6 Things to Know about Working with a Diversity Consultant

There seems to be little doubt that diversity and inclusion are hot topics in the corporate world today. Study after study has shown that companies with diverse workforces perform better, are more innovative, have higher rates of employee engagement, and yield greater financial returns than their less diverse counterparts. In short, creating a company culture of diversity offers clear, tangible benefits that any business would want to take advantage of.

However, while a majority of employers agree that diversity and inclusion are critical issues, many struggle with the question of what exactly they should do about it. Concrete steps such as identifying areas for improvement and implementing diversity-based changes can be a challenge for organizations who are perhaps confronting these issues seriously for the first time.

For this reason, many companies and business leaders are turning to diversity, equity, and inclusion (DEI) consultants. These specialists can offer specific knowledge and experience that organizations may not have readily available in-house, and can help businesses create DEI strategies and initiatives that will lead to measureable, long-term change.

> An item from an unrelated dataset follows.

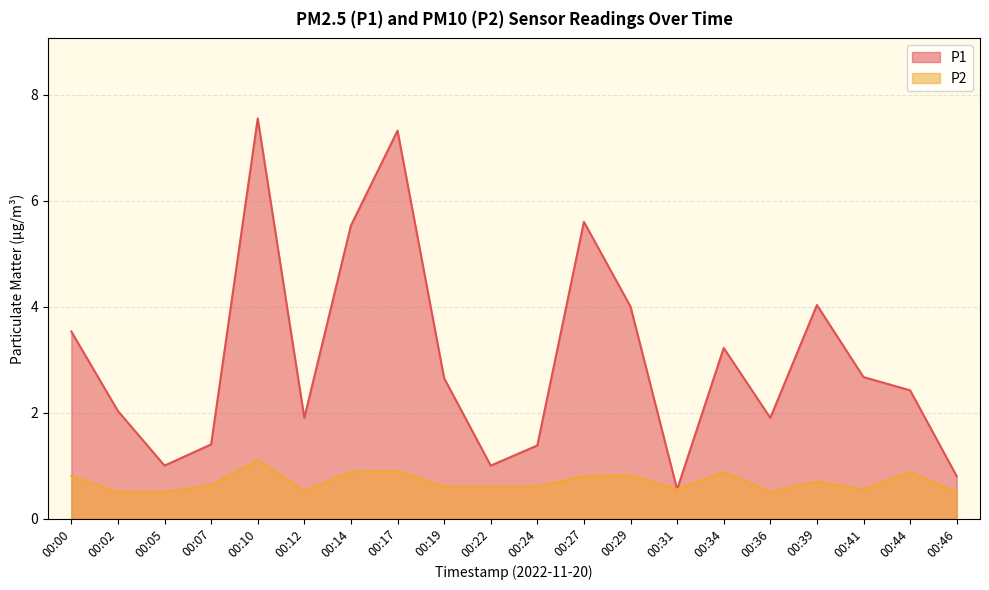

True or false: P2 and P1 intersect in this chart.

False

To make the most of your first experience working with a DEI consultant, it can be helpful to know more about what to expect from both the consultant and the process. Read on for a look at some of the most important things you need to know about working with a DEI consultant.

They are not there to provide a quick, one-size-fits-all solution.

If you’re turning to a DEI consultant in the hopes of getting a quick fix for the diversity challenges your organization may be facing, you’ll need to adjust your expectations. Instead, think of working with a DEI consultant as one element in a comprehensive approach to cultural change in your company: many consultants compare the process to a marathon rather than a sprint. Remember that sustainable, systemic change takes time and effort, and doesn’t simply happen after a one-time diversity training session.

They will need to gather a lot of background.

In keeping with the marathon theme, expect that the process of working with a DEI consultant will begin with a thorough assessment of your company’s existing culture, pain points, and desired goals. Just as an ethical, highly competent physician takes a detailed patient history, orders necessary tests, and makes an informed diagnosis before writing a prescription, so will a reputable DEI consultant review your company’s data, ask plenty of thought-provoking questions, and talk to key stakeholders before recommending what steps to take. In other words, don’t expect your consultant to go straight to a solution: the first and most important step is to accurately identify the problem.

They will want to work with senior executives.

An effective DEI strategy will require buy-in from your entire company, but it’s particularly important for senior executives to be on board with the process and accessible to the DEI consultant. For a DEI consultant, it’s frustrating to work with people at a company who may be open and receptive to ideas, but who don’t actually have the power to make key decisions or to implement real changes. You therefore shouldn’t be surprised if a consultant you’re considering stipulates that access to the C-suite is a necessary part of their work.

There may be times when you find the process uncomfortable.

Working with a DEI consultant is all about helping your organization build a more robust culture of diversity and inclusiveness, and for most companies, this involves taking a long, hard, and sometimes uncomfortable look at how existing practices and assumptions have contributed to present problems. It’s not uncommon for business leaders to feel defensive when a DEI consultant questions actions, policies, or decisions that are not serving the company’s DEI goals. However, it’s important to remember that the main objective is not to feel comfortable, it’s to acknowledge issues on the way to solving them.

They will not necessarily have specific qualifications.

At the moment, there are no official certifications or degrees in the field of DEI consulting. Some DEI consultants come from a human resources background, but many others bring expertise and experiences from very different sectors to the table. This means that it’s important to do your due diligence when looking for a DEI consultant that fits your company. Reputable and knowledgeable DEI consultants should be able to provide you with testimonials about their previous work, as well as references you can speak to directly.

They are very busy right now.

In response to the growth of movements such as Black Lives Matter and greatly increased media and public attention on diversity issues in the workplace, more organizations than ever are seeking out DEI consultants to guide and advise them. In other words, today’s DEI consultants are not exactly sitting around waiting for the phone to ring. You should be prepared for the fact that it may take some time to find a consultant who is both a good fit for your company and has the availability to work with you.